Multi-Environment Support

flipboxfactory / saml-sp

SAML Service Provider (SP) Plugin for Craft CMS

https://saml-sp.flipboxfactory.com/

Other

19 stars 5 forks source link

Multi-Environment Support #136

Open dsmrt opened 2 years ago

dsmrt commented 2 years ago

There isn't really any multi-environment support for the plugin. It's all manual and difficult. Here's a list of things that'd be nice to add to better support multi-environment configurations:

[ ] ability to duplicate providers with a simple entityID and site url override. This way you could create multiple providers on one environment.
[ ] Environment retention when copying the production database down to low environments (while keeping things secure)

camelskyscraper commented 2 years ago

This seems like a natural extension of config/saml-sp.php setting entityId like this: https://saml-sp.flipboxfactory.com/configure/settings.html#plugin-settings

dsmrt commented 2 years ago

@camelskyscraper so I think what you are saying is having one provider that inherits the environmental variables of the environment, instead of creating a new provider per environment. So the details of the metadata would change like the entity id changes when using an environment variable to manage that property. This also works nicely with the site urls, naturally.

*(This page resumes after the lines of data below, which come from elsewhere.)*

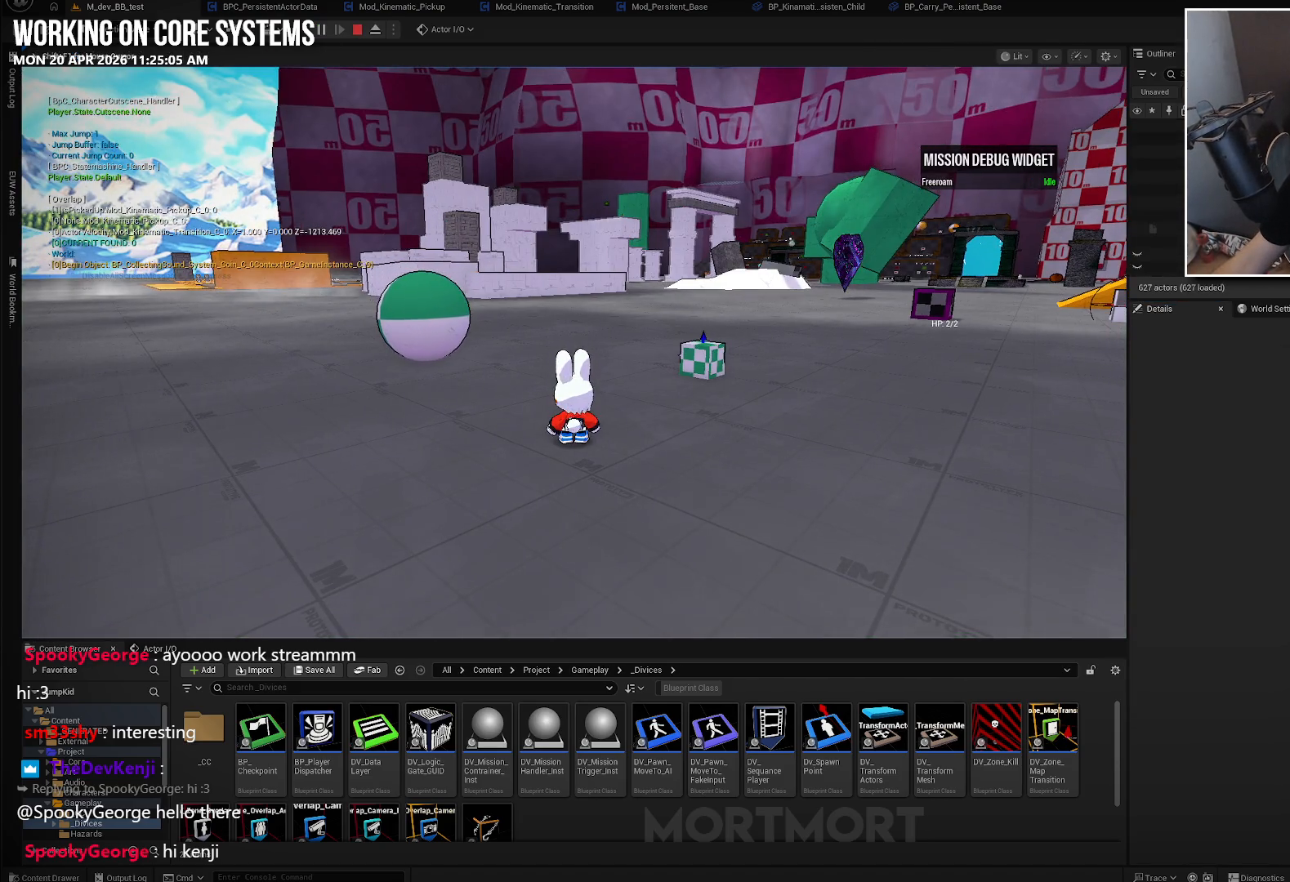
{"buttons": [], "left_stick": "up-right", "right_stick": "left", "events": [[34, "left_stick", "up-right"], [417, "right_stick", "left"]]}
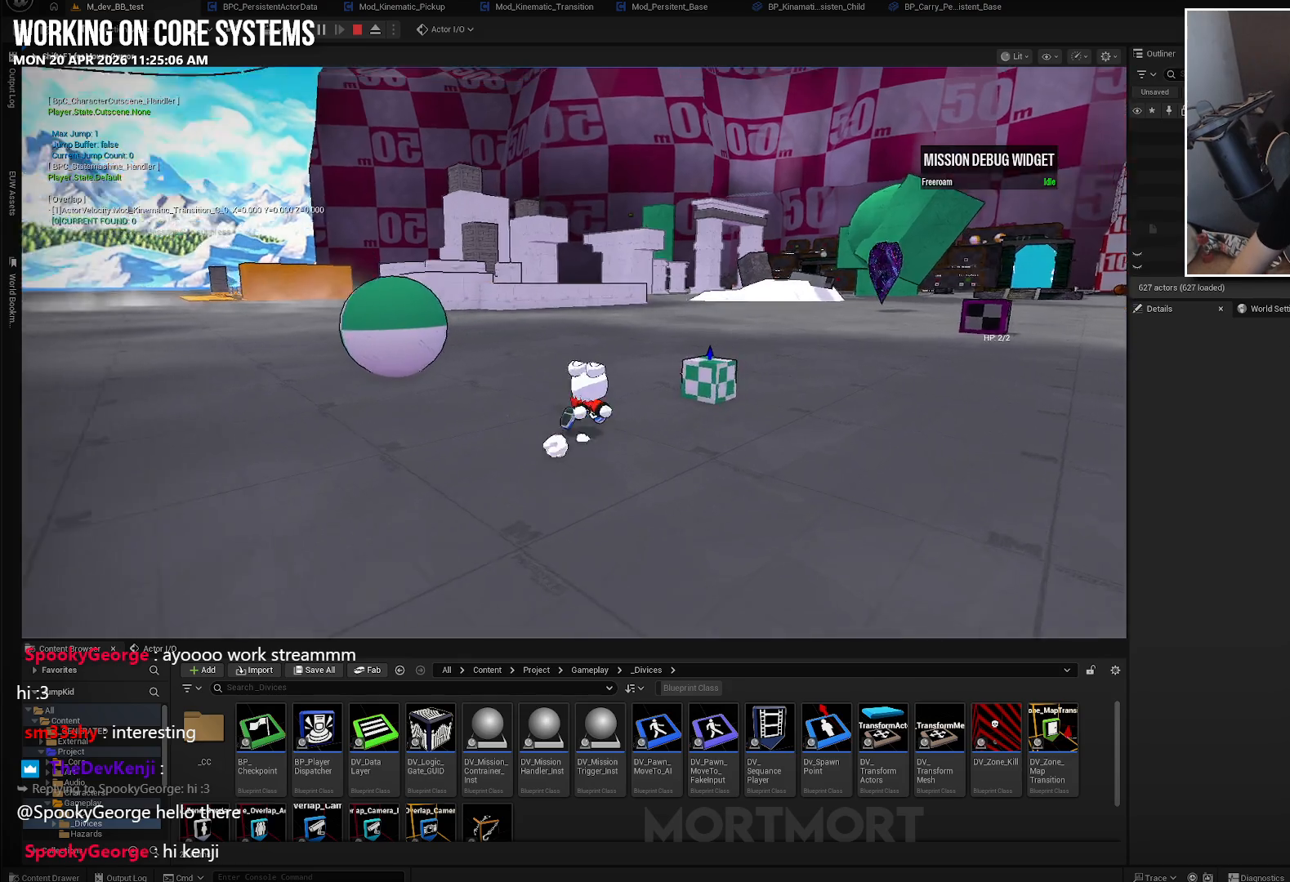
{"buttons": [], "left_stick": "right", "right_stick": "center", "events": [[17, "left_stick", "right"], [117, "left_stick", "center"], [117, "right_stick", "center"], [334, "left_stick", "right"]]}
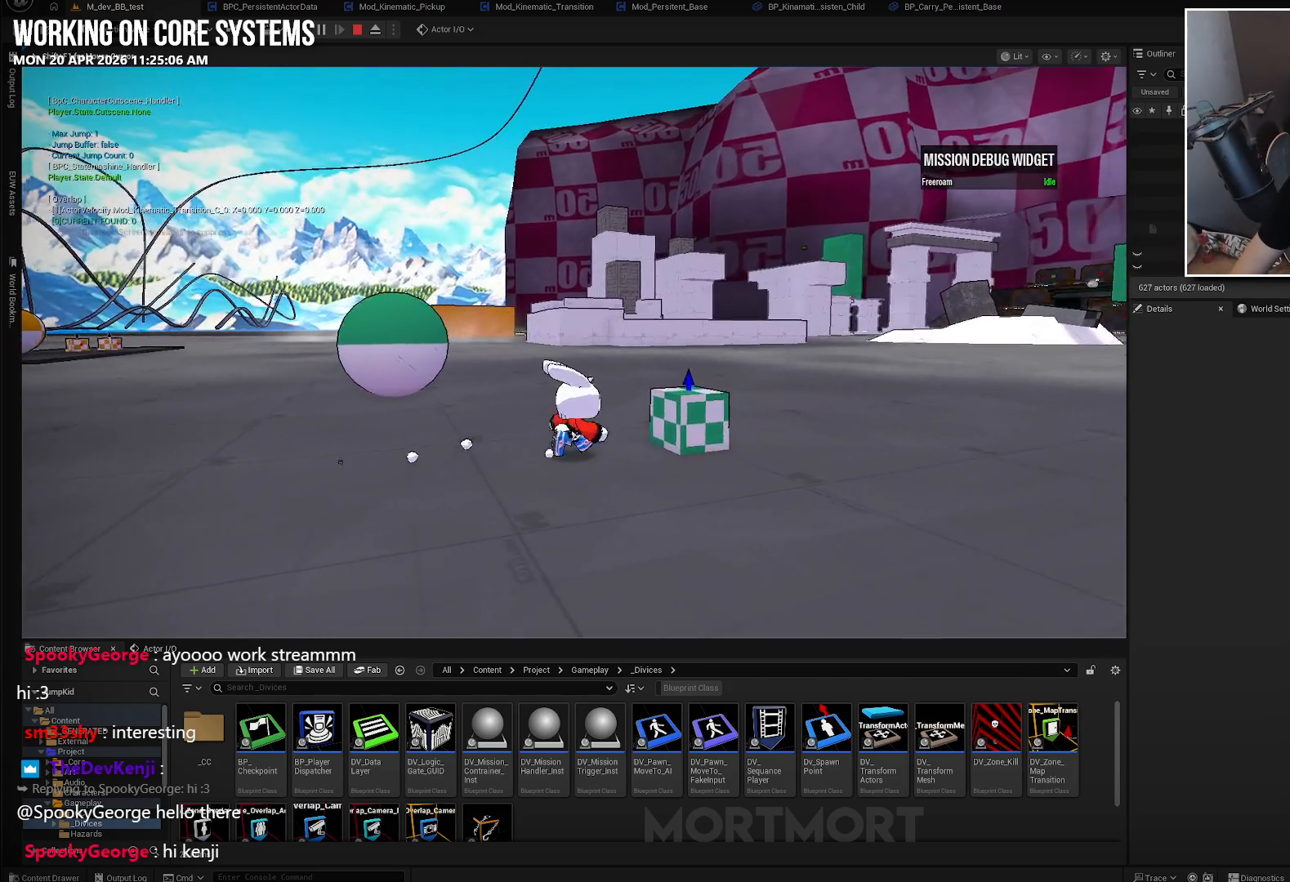
{"buttons": [], "left_stick": "up-right", "right_stick": "center", "events": [[67, "left_stick", "center"], [350, "left_stick", "up-right"]]}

This would change this enhancement a bit but I like the idea. Let me think this through a little bit.

camelskyscraper commented 2 years ago

I think we're saying the same thing. The use case to illustrate is I am working in a local dev environment and want to go ahead and set up my staging and production Service Providers so I can push the site as-is to a new environment and only have to update the .env file.

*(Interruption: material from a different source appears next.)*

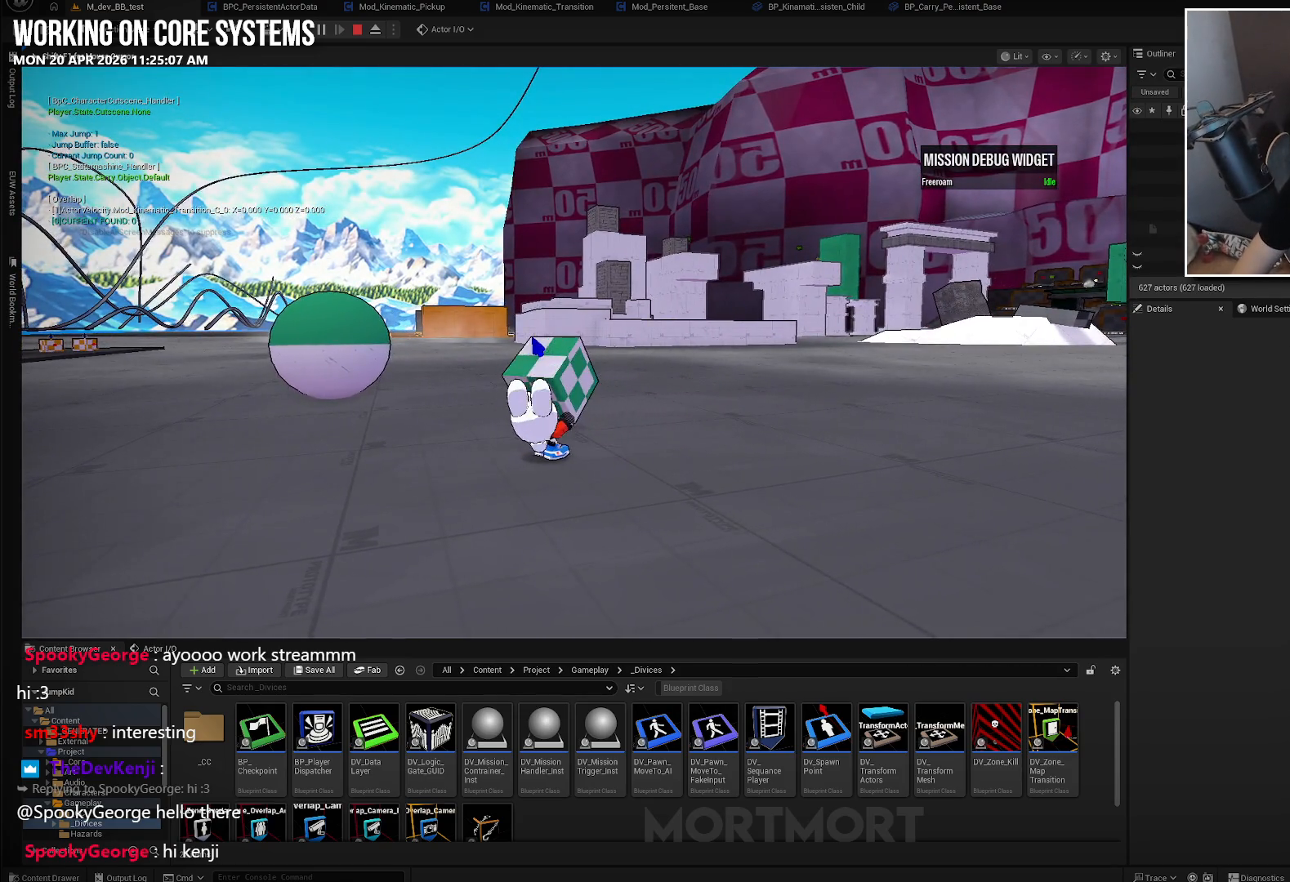
{"buttons": [], "left_stick": "down-left", "right_stick": "center", "events": [[184, "right_stick", "left"], [250, "left_stick", "down"], [317, "left_stick", "down-left"], [434, "right_stick", "center"]]}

uandco commented 1 year ago

+1 for this. For now, you can create extra SPs and force the entity ID to the staging/prod domain, but there's no option to only show specific IDPs on the admin login page. It's either "show them all" via the enableCpLoginButtons option, or show none. Which means if you have 4 IDPs because there's 4 environments, it will show 4 buttons.

What I would like to have is another config option to set an array of IDP UIDs to show on the login page. That way we can use env variables to set the correct one(s) per environment.

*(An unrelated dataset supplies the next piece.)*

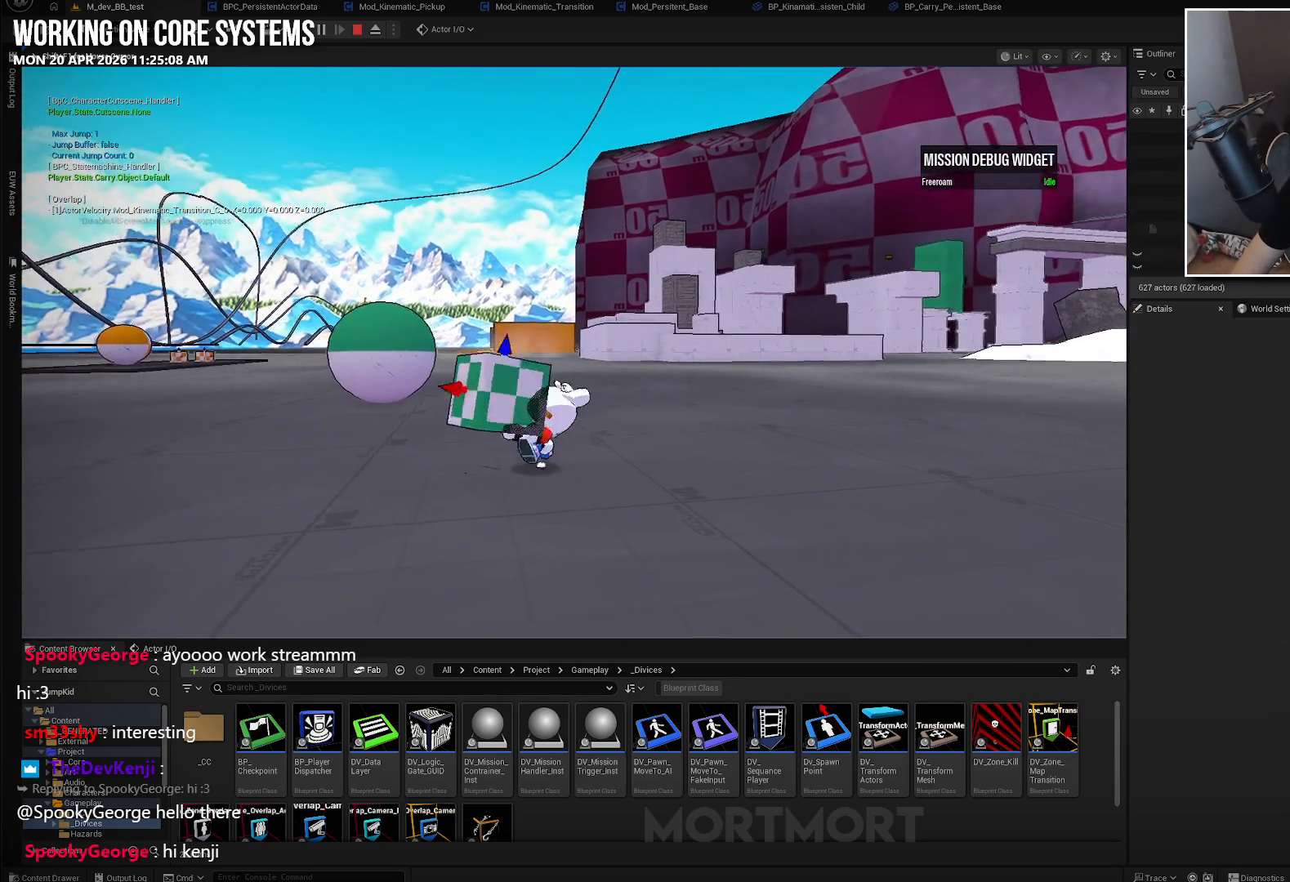
{"buttons": [], "left_stick": "center", "right_stick": "center", "events": [[34, "left_stick", "center"], [350, "X", "down"], [500, "X", "up"]]}
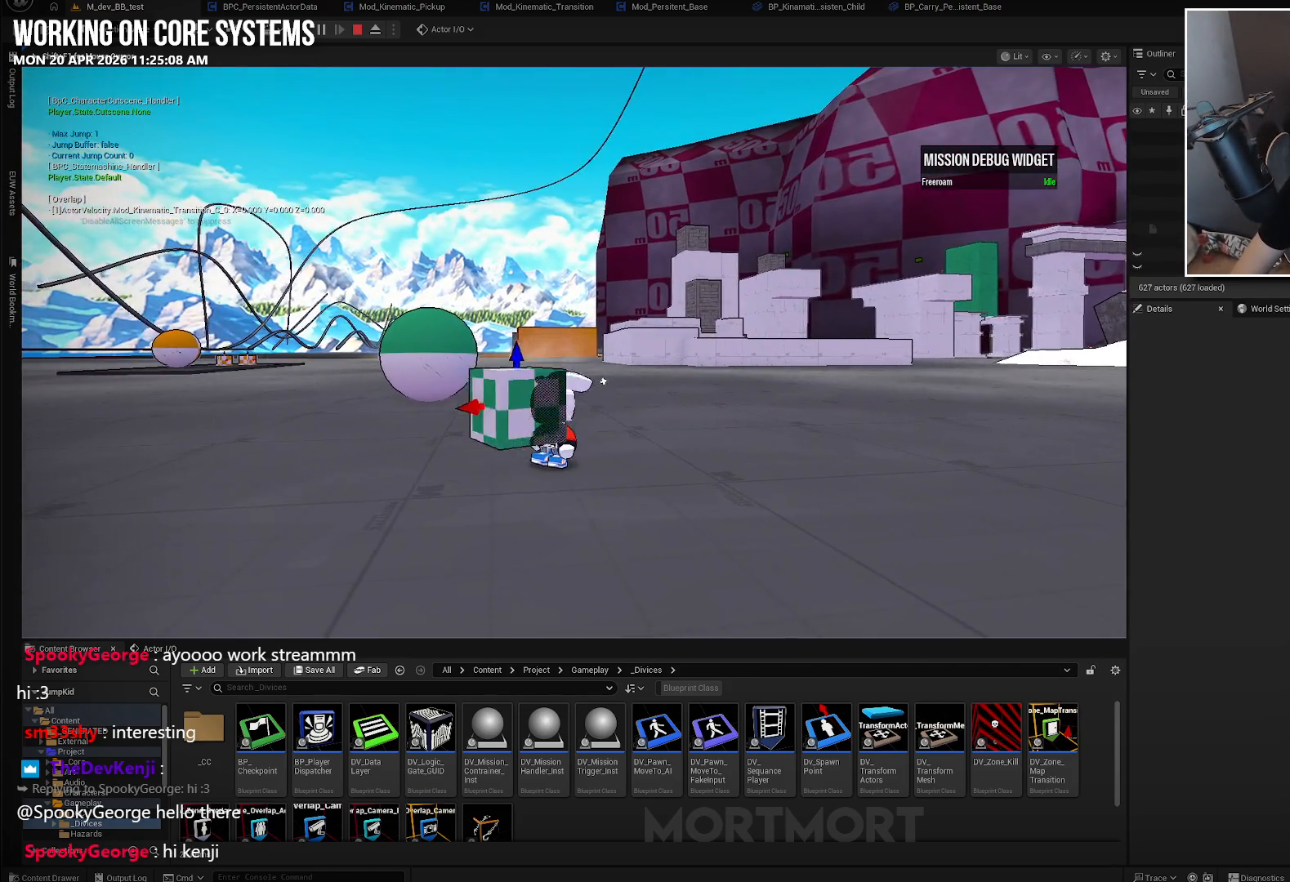
{"buttons": [], "left_stick": "center", "right_stick": "center", "events": []}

dsmrt commented 1 year ago

@uandco I like the feed back. I’ll add this into this issue.

uandco commented 1 year ago

In saying that, I figured the SAML config is not saved to yaml files and only stored in the DB, which means I didn't actually have to create the extra IDPs per environment, as they would only be in my DEV DB. It helps solving my issue with multiple buttons as I can just create one IDP per env (each env has its own DB and there's no plan to dump/deploy the DB across envs as that would be destructive).

On the other hand, it forces to manually configure the IDP/change the SP SSO/Identity in the IDP when creating new envs and/or wiping the DB.